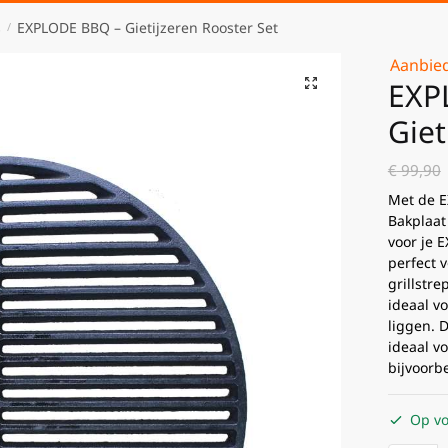
s
EXPLODE BBQ – Gietijzeren Rooster Set
/
Aanbied
EXP
Giet
€
99,90
Met de E
Bakplaat
voor je 
perfect 
grillstr
ideaal v
liggen. 
ideaal v
bijvoorb
Op vo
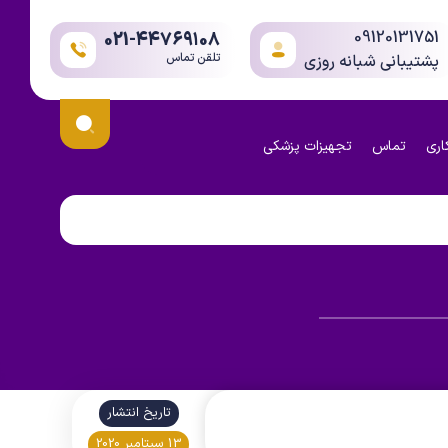
09120131751
021-۴۴۷۶۹۱08
تلقن تماس
پشتیبانی شبانه روزی
اری
تماس
تجهیزات پزشکی
تاریخ انتشار
13 سپتامبر 2020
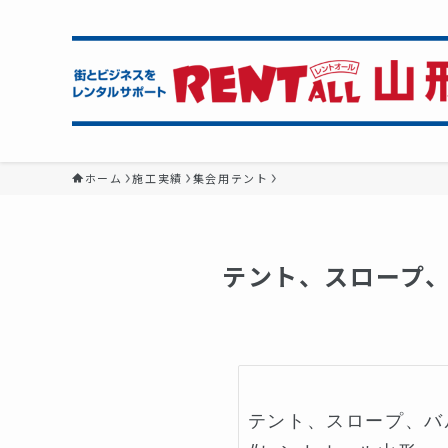
ホーム
施工実績
集会用テント
テント、スロープ
テント、スロープ、バ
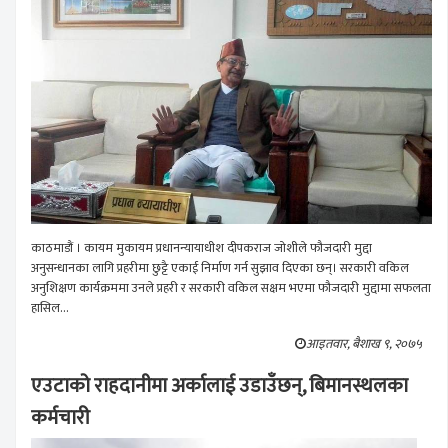
काठमाडौं । कायम मुकायम प्रधानन्यायाधीश दीपकराज जोशीले फौजदारी मुद्दा
अनुसन्धानका लागि प्रहरीमा छुट्टै एकाई निर्माण गर्न सुझाव दिएका छन्। सरकारी वकिल
अनुशिक्षण कार्यक्रममा उनले प्रहरी र सरकारी वकिल सक्षम भएमा फौजदारी मुद्दामा सफलता
हासिल...
आइतवार, बैशाख ९, २०७५
एउटाको राहदानीमा अर्कालाई उडाउँछन्, बिमानस्थलका
कर्मचारी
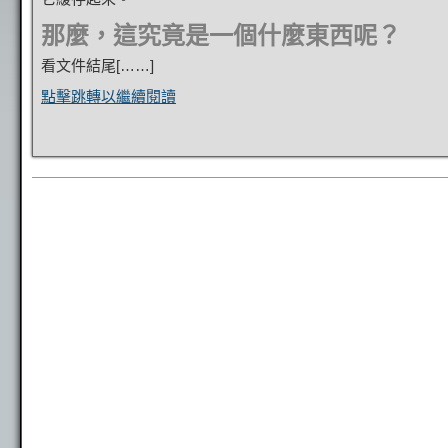
那麼，這究竟是一個什麼東西呢？
看文件結尾[……]
點擊跳轉以繼續閱讀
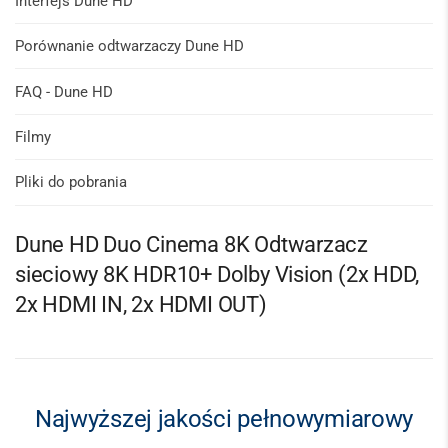
Interfejs Dune HD
Porównanie odtwarzaczy Dune HD
FAQ - Dune HD
Filmy
Pliki do pobrania
Dune HD Duo Cinema 8K Odtwarzacz
sieciowy 8K HDR10+ Dolby Vision (2x HDD,
2x HDMI IN, 2x HDMI OUT)
Najwyższej jakości pełnowymiarowy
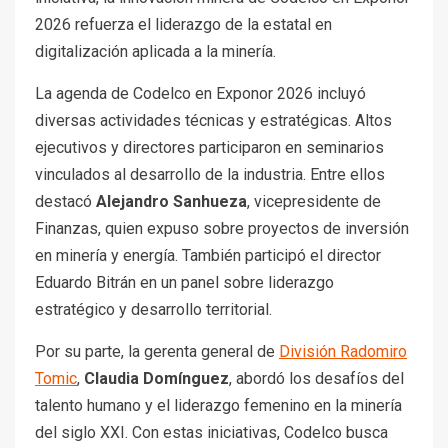
2026 refuerza el liderazgo de la estatal en
digitalización aplicada a la minería.
La agenda de Codelco en Exponor 2026 incluyó
diversas actividades técnicas y estratégicas. Altos
ejecutivos y directores participaron en seminarios
vinculados al desarrollo de la industria. Entre ellos
destacó
Alejandro Sanhueza
, vicepresidente de
Finanzas, quien expuso sobre proyectos de inversión
en minería y energía. También participó el director
Eduardo Bitrán en un panel sobre liderazgo
estratégico y desarrollo territorial.
Por su parte, la gerenta general de
División Radomiro
Tomic
,
Claudia Domínguez
, abordó los desafíos del
talento humano y el liderazgo femenino en la minería
del siglo XXI. Con estas iniciativas, Codelco busca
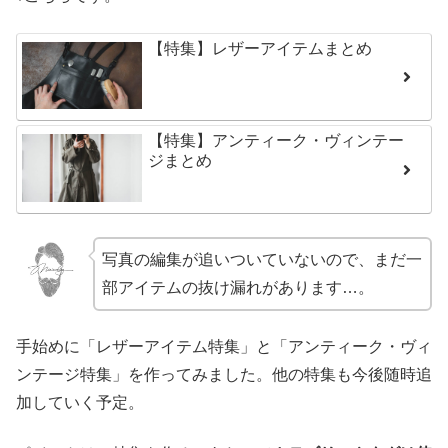
【特集】レザーアイテムまとめ
【特集】アンティーク・ヴィンテー
ジまとめ
写真の編集が追いついていないので、まだ一
部アイテムの抜け漏れがあります…。
手始めに「レザーアイテム特集」と「アンティーク・ヴィ
ンテージ特集」を作ってみました。他の特集も今後随時追
加していく予定。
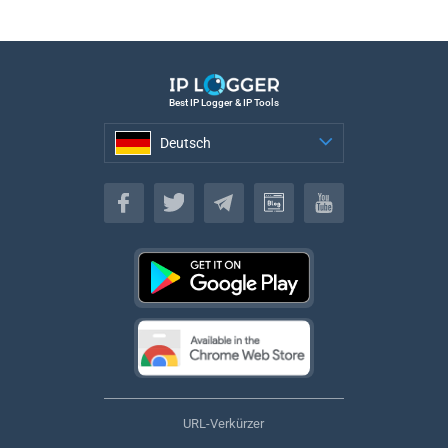
Best IP Logger & IP Tools
Deutsch
Deutsch
URL-Verkürzer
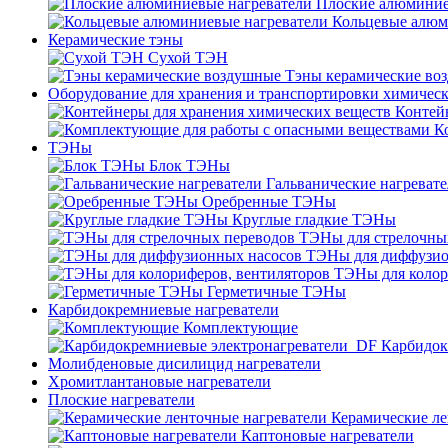
Плоские алюминие
Кольцевые алюм
Керамические тэны
Сухой ТЭН
Тэны керамические во
Оборудование для хранения и транспортировки химичес
Контей
К
ТЭНы
Блок ТЭНы
Гальванические нагреват
Оребренные ТЭНы
Круглые гладкие ТЭНы
ТЭНы для стрелочны
ТЭНы для диффузио
ТЭНы для колор
Герметичные ТЭНы
Карбидокремниевые нагреватели
Комплектующие
Карбидок
Молибденовые дисилицид нагреватели
Хромитлантановые нагреватели
Плоские нагреватели
Керамические ле
Каптоновые нагреватели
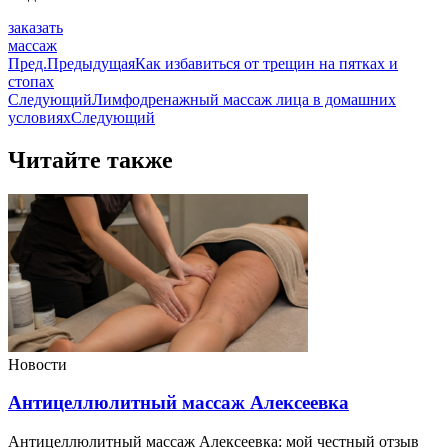
заказать
массаж
Пред.
Предыдущая
Как избавиться от трещин на пятках и
стопах
Следующий
Лимфодренажный массаж лица в домашних
условиях
Следующий
Читайте также
Новости
Антицеллюлитный массаж Алексеевка
Антицеллюлитный массаж Алексеевка: мой честный отзыв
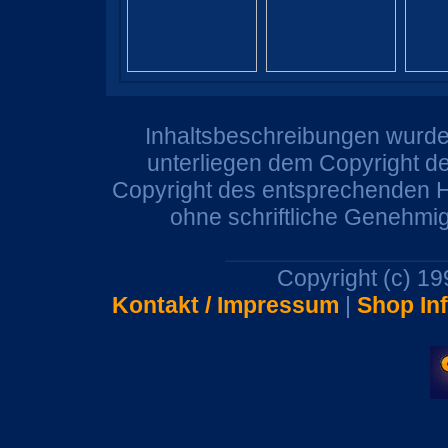
Inhaltsbeschreibungen wurden
unterliegen dem Copyright de
Copyright des entsprechenden He
ohne schriftliche Genehmi
Copyright (c) 1
Kontakt / Impressum
|
Shop In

^^^^^^^^

> [Task statement]:
Pull every line of text from the listing above and reproduce each one character for character, in the same order. Leave the pictures out of your answer.

> [Output for this exercise]:
s
EXPLODE BBQ – Gietijzeren Rooster Set
/
Aanbied
EXP
Giet
€
99,90
Met de E
Bakplaat
voor je 
perfect 
grillstr
ideaal v
liggen. 
ideaal v
bijvoorb
Op vo
09120131751
021-۴۴۷۶۹۱08
تلقن تماس
پشتیبانی شبانه روزی
اری
تماس
تجهیزات پزشکی
تاریخ انتشار
13 سپتامبر 2020
ホーム
施工実績
集会用テント
テント、スロープ
テント、スロープ、バ
काठमाडौं । कायम मुकायम प्रधानन्यायाधीश दीपकराज जोशीले फौजदारी मुद्दा
अनुसन्धानका लागि प्रहरीमा छुट्टै एकाई निर्माण गर्न सुझाव दिएका छन्। सरकारी वकिल
अनुशिक्षण कार्यक्रममा उनले प्रहरी र सरकारी वकिल सक्षम भएमा फौजदारी मुद्दामा सफलता
हासिल...
आइतवार, बैशाख ९, २०७५
एउटाको राहदानीमा अर्कालाई उडाउँछन्, बिमानस्थलका
कर्मचारी
那麼，這究竟是一個什麼東西呢？
看文件結尾[……]
點擊跳轉以繼續閱讀
Interfejs Dune HD
Porównanie odtwarzaczy Dune HD
FAQ - Dune HD
Filmy
Pliki do pobrania
Dune HD Duo Cinema 8K Odtwarzacz
sieciowy 8K HDR10+ Dolby Vision (2x HDD,
2x HDMI IN, 2x HDMI OUT)
Najwyższej jakości pełnowymiarowy
2026 refuerza el liderazgo de la estatal en
digitalización aplicada a la minería.
La agenda de Codelco en Exponor 2026 incluyó
diversas actividades técnicas y estratégicas. Altos
ejecutivos y directores participaron en seminarios
vinculados al desarrollo de la industria. Entre ellos
destacó
Alejandro Sanhueza
, vicepresidente de
Finanzas, quien expuso sobre proyectos de inversión
en minería y energía. También participó el director
Eduardo Bitrán en un panel sobre liderazgo
estratégico y desarrollo territorial.
Por su parte, la gerenta general de
División Radomiro
Tomic
,
Claudia Domínguez
, abordó los desafíos del
talento humano y el liderazgo femenino en la minería
del siglo XXI. Con estas iniciativas, Codelco busca
【特集】レザーアイテムまとめ
【特集】アンティーク・ヴィンテー
ジまとめ
写真の編集が追いついていないので、まだ一
部アイテムの抜け漏れがあります…。
手始めに「レザーアイテム特集」と「アンティーク・ヴィ
ンテージ特集」を作ってみました。他の特集も今後随時追
加していく予定。
Best IP Logger & IP Tools
Deutsch
Deutsch
URL-Verkürzer
Плоские алюминие
Кольцевые алюм
Керамические тэны
Сухой ТЭН
Тэны керамические во
Оборудование для хранения и транспортировки химичес
Контей
К
ТЭНы
Блок ТЭНы
Гальванические нагреват
Оребренные ТЭНы
Круглые гладкие ТЭНы
ТЭНы для стрелочны
ТЭНы для диффузио
ТЭНы для колор
Герметичные ТЭНы
Карбидокремниевые нагреватели
Комплектующие
Карбидок
Молибденовые дисилицид нагреватели
Хромитлантановые нагреватели
Плоские нагреватели
Керамические ле
Каптоновые нагреватели
заказать
массаж
Пред.
Предыдущая
Как избавиться от трещин на пятках и
стопах
Следующий
Лимфодренажный массаж лица в домашних
условиях
Следующий
Читайте также
Новости
Антицеллюлитный массаж Алексеевка
Антицеллюлитный массаж Алексеевка: мой честный отзыв
Inhaltsbeschreibungen wurden
unterliegen dem Copyright de
Copyright des entsprechenden He
ohne schriftliche Genehmi
Copyright (c) 1
Kontakt / Impressum
|
Shop In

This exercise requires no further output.